Pictures paired with source code
————————

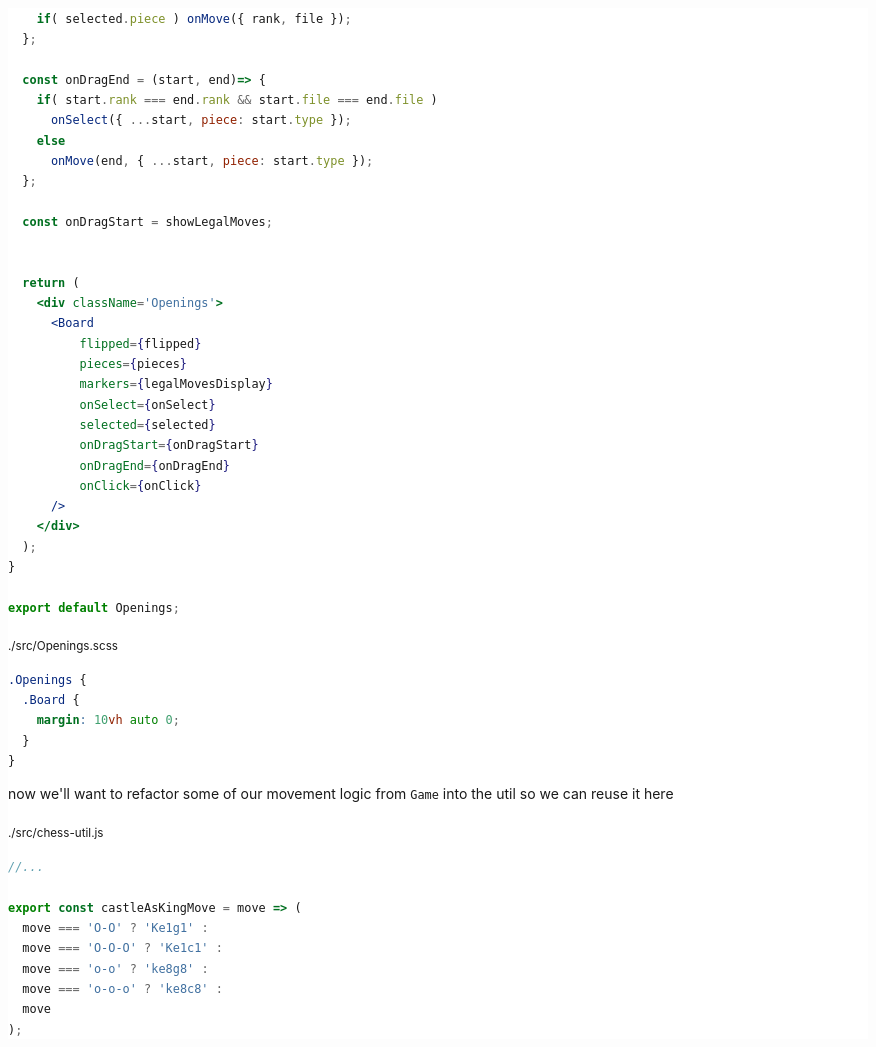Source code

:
 ```jsx
    if( selected.piece ) onMove({ rank, file });
  };

  const onDragEnd = (start, end)=> {
    if( start.rank === end.rank && start.file === end.file )
      onSelect({ ...start, piece: start.type });
    else
      onMove(end, { ...start, piece: start.type });
  };
  
  const onDragStart = showLegalMoves;

  
  return (
    <div className='Openings'>
      <Board
          flipped={flipped}
          pieces={pieces}
          markers={legalMovesDisplay}
          onSelect={onSelect}
          selected={selected}
          onDragStart={onDragStart}
          onDragEnd={onDragEnd}
          onClick={onClick}
      />
    </div>
  );
}

export default Openings;
```

<sub>./src/Openings.scss</sub>
```scss
.Openings {
  .Board {
    margin: 10vh auto 0;
  }
}
```


now we'll want to refactor some of our movement logic from `Game` into the util so we can reuse it here


<sub>./src/chess-util.js</sub>
```js
//...

export const castleAsKingMove = move => (
  move === 'O-O' ? 'Ke1g1' :
  move === 'O-O-O' ? 'Ke1c1' :
  move === 'o-o' ? 'ke8g8' :
  move === 'o-o-o' ? 'ke8c8' :
  move
);
```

————————

From the entries, work out how many lines include the word "onDragEnd", answering with the number only.

OUTPUT BELOW: 2